# Let's Compare Some Seminaries!



## MattM14 (Nov 24, 2015)

I'm looking at seminaries for when I pursue an M.Div, and have been reading a lot of posts the past couple of months. Since a lot of the posts are a bit old, I thought I'd ask for some new opinions in regards to my current list of seminary options. Don't worry about me in regards to the seminaries, I have so much to learn as a recent convert to reformed theology and I need to serve in a church for a while, so I'm just concerned more about the merits of the schools themselves. My criteria was for reformed, confessional schools that are cheaper and more pastoral while still being academic, hence no CTS, WTS, WSCal, or RTS. Would you rank these schools differently than I did, and why do you feel that way about them? What are the upsides and downsides to these schools that I might be missing?

1)Greenville Presbyterian Theological Seminary
-The curriculum seems amazing to me, especially with the high emphasis on biblical languages and more than one apologetics course. Downside is, of course, the lack of accreditation, but as I'm called to ministry more than post-grad academics I don't think it is a big hold back. Just wary on whether the teaching is quality rather than quantity as far as course load.​
2)Puritan Reformed Theological Seminary
-I've heard good things about the faculty, it's accredited, and it's still cheap. Curriculum seems to be solid and I like that they do address books of the Bible unlike GPTS. Downside, for me, is that it is way up North and I appreciate the southern warmth which applies to the next 2 also.​
3)Reformed Presbyterian Theological Seminary
-Right off the bat I see it is RPCNA, which is not a denomination that I'm very familiar with but I know that they might be more conservative than I'm willing to go without knowing too much yet. Other than that, the price is good, and the curriculum seems to cover everything that I'd want it to (with one that large it better!).​4)Mid-America Reformed Seminary
-Don't know too much about this place. It does seem to be of the same rigor as the others.​
I liked a thread I read earlier on what to look for in seminaries, but I was wondering, what are good questions to ask professors over email or in general and what are things to look for/ask when you visit a seminary? It's hard for someone who's younger and with less experience to know very much in regards to how to rank seminaries. What do y'all recommend looking at?

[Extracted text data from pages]
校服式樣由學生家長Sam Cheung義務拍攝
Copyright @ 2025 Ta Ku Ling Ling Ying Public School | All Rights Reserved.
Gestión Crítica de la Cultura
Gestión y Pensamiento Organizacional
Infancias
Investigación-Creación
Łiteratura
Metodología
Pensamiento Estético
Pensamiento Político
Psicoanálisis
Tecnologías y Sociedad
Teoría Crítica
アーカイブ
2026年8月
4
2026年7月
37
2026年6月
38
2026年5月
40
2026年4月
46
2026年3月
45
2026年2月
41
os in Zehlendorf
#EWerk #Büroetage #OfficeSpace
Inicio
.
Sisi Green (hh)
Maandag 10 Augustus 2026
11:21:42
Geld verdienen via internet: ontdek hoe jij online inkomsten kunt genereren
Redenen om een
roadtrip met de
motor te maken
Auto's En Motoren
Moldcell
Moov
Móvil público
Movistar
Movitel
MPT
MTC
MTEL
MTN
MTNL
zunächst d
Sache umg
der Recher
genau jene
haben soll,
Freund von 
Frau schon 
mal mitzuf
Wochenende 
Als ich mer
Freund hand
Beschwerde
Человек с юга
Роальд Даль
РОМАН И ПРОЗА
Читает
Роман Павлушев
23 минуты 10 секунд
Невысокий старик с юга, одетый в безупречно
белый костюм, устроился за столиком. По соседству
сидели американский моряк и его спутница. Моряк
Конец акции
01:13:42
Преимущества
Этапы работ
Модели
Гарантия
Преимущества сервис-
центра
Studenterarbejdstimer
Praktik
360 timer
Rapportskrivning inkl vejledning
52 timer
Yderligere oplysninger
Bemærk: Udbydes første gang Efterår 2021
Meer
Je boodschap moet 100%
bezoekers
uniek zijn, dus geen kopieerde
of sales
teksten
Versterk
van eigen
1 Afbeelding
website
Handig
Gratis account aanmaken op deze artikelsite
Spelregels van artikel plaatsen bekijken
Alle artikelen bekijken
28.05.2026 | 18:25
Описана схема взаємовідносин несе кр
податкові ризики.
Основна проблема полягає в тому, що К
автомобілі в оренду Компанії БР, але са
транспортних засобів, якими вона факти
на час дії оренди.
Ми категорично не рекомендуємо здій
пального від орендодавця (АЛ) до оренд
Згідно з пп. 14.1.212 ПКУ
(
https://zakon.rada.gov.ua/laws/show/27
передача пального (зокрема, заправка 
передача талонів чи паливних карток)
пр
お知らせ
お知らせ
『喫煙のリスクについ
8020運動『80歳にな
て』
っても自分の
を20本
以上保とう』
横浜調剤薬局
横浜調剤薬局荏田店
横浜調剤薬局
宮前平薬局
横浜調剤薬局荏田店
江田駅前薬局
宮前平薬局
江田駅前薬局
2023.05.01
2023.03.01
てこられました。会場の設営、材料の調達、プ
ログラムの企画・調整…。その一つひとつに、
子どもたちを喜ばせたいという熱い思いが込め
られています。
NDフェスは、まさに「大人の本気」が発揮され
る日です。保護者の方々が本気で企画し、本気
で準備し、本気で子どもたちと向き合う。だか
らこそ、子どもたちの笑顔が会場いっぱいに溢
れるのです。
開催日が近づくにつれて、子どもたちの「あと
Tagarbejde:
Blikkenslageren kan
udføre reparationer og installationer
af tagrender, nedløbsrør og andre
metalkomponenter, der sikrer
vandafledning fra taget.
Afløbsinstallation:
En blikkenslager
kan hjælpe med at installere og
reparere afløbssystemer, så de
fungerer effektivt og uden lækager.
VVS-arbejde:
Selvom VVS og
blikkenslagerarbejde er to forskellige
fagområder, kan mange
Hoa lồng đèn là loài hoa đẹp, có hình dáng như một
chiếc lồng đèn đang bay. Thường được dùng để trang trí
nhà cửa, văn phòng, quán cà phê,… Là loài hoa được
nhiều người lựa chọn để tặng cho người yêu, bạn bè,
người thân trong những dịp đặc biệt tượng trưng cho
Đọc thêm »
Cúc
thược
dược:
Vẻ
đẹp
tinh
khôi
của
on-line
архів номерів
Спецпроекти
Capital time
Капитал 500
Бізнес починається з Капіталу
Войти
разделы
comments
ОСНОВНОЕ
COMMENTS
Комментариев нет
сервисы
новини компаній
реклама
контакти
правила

[What to do]
1. In the seminary comparison thread, which denomination does the poster say Reformed Presbyterian Theological Seminary belongs to?
2. Pick up the seminary comparison thread after its last sentence and carry it on.
None of the rows is needed for this work.

[Responses to the tasks]
1. RPCNA

2.
----------



## kodos (Nov 24, 2015)

I'm a student in RPTS, starting my first courses next week. It is geared towards making Pastors first and foremost, and not necessarily scholars. So, most of the curriculum has a very pastoral bent (in fact the seminary's model is "Study under Pastors"). It is under the oversight of the Synod of the RPCNA - which is interesting in my particular case: since I am an elder in the RP church I get to also have some supervision of the school that I go to.

It was founded in 1810 and so has a 205 year history.

As it is an RP school, you will learn RP distinctives such as Exclusive Psalmody as an application of the Regulative Principle of Worship. The Mediatorial Kingship of Christ, and Covenanter History.

That said, I believe many of the active students are not RPCNA. 

I am in the distance program, so I won't have to relocate to Pittsburgh until my final year or so. But, if you are looking for southern warmth (as in the weather) you definitely won't find it up there! Having lived in Southern California and now Texas for most of my life, I also have little love for colder climates. But, for the sake of "Christ's Crown and Covenant", people have endured far greater in His Service


----------



## Contra_Mundum (Nov 24, 2015)

I think you should go visit places where you may end up spending countless focused hours, and invested years of life lived.

Unless you are sorta "buying in" to a one place, based on the advice of someone who knows you, who has already given such matters long thought, even before they had reason to counsel you--if you are doing as you seem to be, and weighing various options--if you have the ability to visit places, go.

Narrow your options (as you have): to two or four, or some other manageable quantity, and make a trip. Your decision will be much more satisfactory. Those who are commending themselves to you (and doing a reciprocal evaluation or sorts) will have the best pitches for their positives; and will also have the best answers to questions locally; and hopefully a fair and honest assessment of points of criticism leveled at them from other quarters.

Of course, I like and commend my own alma mater, GPTS. I liked the school when I matriculated (prior sight unseen); and it has only become better over the years since graduation.


----------



## Romans922 (Nov 24, 2015)

All the schools in your rank of 1-4 are good schools from my understanding. I know GPTS and PRTS have conferences, and I know especially GPTS has that week as a time that is great for prospective students to come and check out the seminary and community life. I'd assume the same would be the same for PRTS.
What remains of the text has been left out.